What is needed —
What is needed is an exact copy of the lines in the listing below, from the one with "border:1px solid #5b4cbb;" up to and including the one with "font-size:16px; color:#80708f; padding:4px", with no other lines.

Provided entries —
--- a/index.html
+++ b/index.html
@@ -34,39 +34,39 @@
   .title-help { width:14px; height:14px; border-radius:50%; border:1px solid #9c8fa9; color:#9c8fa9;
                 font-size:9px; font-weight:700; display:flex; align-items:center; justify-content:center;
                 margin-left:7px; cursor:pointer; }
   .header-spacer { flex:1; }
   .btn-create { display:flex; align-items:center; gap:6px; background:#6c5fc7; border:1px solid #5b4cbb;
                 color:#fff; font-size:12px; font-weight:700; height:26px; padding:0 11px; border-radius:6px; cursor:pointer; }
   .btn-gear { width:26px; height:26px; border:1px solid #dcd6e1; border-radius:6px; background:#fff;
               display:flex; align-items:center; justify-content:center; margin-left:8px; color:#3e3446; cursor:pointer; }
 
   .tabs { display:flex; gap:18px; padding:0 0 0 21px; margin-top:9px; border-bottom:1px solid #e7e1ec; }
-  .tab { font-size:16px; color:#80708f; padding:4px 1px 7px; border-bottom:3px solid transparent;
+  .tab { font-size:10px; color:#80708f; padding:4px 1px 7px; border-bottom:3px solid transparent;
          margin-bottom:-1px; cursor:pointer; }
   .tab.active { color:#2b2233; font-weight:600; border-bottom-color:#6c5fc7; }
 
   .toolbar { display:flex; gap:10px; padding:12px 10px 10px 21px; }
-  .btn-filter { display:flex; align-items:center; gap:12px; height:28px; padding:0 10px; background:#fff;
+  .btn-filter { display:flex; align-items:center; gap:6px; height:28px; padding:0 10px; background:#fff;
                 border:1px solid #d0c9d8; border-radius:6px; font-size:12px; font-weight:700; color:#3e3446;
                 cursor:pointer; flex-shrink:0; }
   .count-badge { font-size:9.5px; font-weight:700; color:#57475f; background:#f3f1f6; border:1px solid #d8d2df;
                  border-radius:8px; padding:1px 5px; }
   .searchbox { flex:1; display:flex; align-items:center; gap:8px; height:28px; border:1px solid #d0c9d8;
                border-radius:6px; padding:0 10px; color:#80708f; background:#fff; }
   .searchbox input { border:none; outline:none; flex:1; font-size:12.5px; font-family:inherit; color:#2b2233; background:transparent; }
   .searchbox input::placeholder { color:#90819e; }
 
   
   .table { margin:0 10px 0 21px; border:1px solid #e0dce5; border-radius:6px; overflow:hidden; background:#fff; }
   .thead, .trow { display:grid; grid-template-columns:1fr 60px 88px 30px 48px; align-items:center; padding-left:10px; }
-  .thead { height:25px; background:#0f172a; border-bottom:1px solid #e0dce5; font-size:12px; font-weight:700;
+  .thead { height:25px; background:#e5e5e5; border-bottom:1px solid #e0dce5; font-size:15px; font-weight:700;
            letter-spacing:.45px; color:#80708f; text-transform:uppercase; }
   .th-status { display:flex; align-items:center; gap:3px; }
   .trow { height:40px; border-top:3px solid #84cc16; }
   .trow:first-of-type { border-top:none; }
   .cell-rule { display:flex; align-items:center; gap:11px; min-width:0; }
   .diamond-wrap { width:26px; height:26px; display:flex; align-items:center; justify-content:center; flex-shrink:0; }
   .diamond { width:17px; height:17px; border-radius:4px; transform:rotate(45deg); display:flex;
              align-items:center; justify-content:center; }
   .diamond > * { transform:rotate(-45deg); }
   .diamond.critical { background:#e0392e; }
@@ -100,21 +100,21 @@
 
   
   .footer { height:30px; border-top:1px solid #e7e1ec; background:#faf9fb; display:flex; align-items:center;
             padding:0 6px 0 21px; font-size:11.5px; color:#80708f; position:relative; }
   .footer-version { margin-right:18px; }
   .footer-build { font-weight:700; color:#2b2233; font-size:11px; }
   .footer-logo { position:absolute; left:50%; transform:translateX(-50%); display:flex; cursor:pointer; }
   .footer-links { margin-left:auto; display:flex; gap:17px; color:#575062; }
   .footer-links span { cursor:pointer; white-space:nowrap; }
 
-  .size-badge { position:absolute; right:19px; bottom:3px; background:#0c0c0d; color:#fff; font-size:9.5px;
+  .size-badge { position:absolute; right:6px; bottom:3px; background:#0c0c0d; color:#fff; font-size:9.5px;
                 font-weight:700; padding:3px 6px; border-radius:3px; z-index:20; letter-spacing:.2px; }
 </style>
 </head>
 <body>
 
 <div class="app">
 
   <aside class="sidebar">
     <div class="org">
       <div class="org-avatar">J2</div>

==

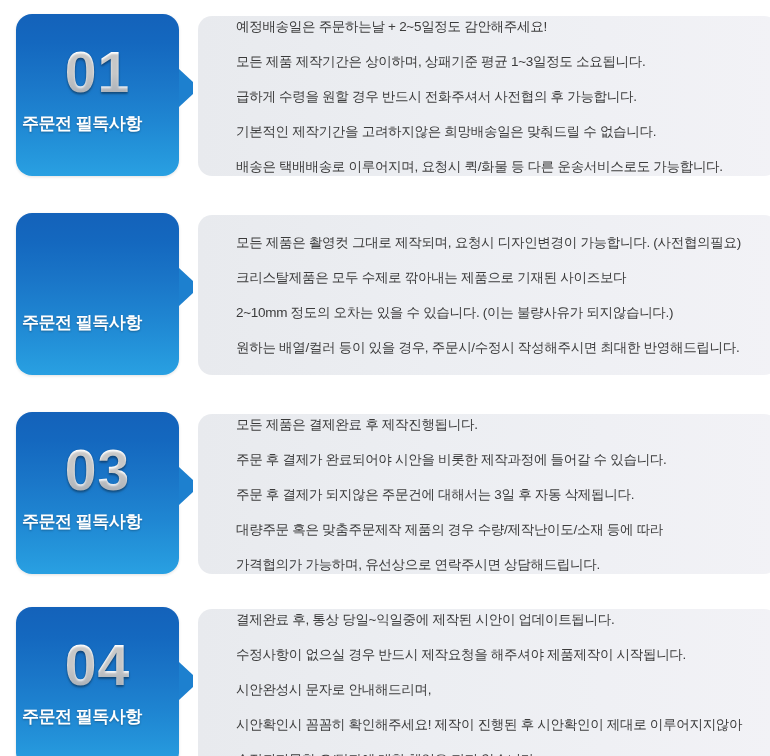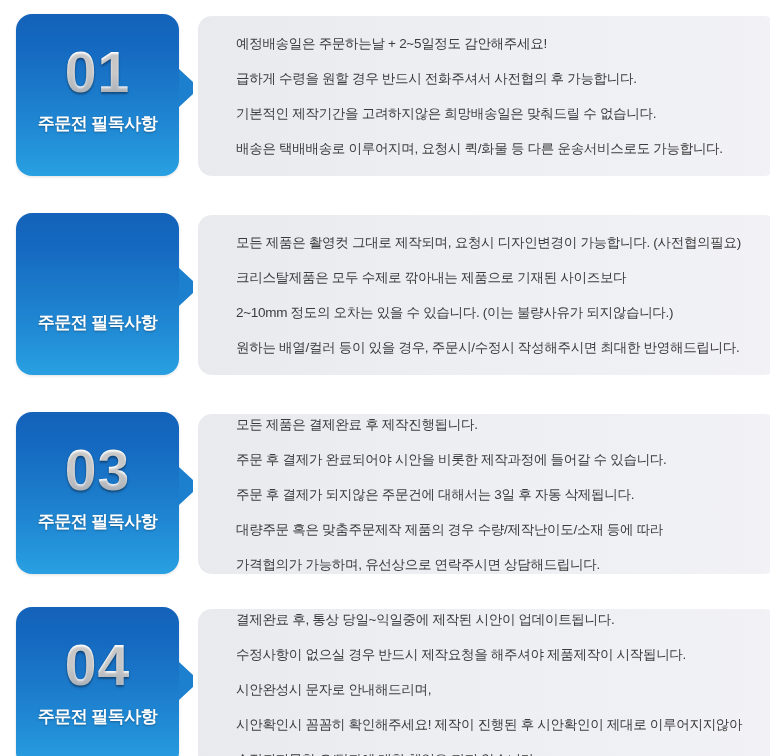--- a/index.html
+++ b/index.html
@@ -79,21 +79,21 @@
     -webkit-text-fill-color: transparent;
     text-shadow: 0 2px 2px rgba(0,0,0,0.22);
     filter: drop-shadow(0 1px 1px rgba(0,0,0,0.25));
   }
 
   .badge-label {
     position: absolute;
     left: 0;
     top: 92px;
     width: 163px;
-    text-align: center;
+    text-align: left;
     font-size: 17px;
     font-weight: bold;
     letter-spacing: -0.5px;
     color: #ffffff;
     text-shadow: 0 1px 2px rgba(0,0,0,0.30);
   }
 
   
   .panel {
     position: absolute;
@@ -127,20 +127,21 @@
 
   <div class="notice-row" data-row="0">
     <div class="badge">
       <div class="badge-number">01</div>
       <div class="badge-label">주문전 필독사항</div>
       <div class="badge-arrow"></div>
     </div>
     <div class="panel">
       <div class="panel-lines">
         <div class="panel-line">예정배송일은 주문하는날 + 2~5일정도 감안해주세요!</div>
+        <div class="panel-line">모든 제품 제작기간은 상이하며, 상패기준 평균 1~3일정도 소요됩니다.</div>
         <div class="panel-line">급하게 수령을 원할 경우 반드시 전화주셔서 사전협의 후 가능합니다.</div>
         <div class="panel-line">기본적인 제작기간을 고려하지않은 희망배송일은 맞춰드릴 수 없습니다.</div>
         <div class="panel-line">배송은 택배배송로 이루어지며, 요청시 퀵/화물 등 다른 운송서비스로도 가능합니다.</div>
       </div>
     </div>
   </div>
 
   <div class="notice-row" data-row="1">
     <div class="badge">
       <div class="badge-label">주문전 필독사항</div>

Result below —
   .btn-create { display:flex; align-items:center; gap:6px; background:#6c5fc7; border:1px solid #5b4cbb;
                 color:#fff; font-size:12px; font-weight:700; height:26px; padding:0 11px; border-radius:6px; cursor:pointer; }
   .btn-gear { width:26px; height:26px; border:1px solid #dcd6e1; border-radius:6px; background:#fff;
               display:flex; align-items:center; justify-content:center; margin-left:8px; color:#3e3446; cursor:pointer; }
 
   .tabs { display:flex; gap:18px; padding:0 0 0 21px; margin-top:9px; border-bottom:1px solid #e7e1ec; }
-  .tab { font-size:16px; color:#80708f; padding:4px 1px 7px; border-bottom:3px solid transparent;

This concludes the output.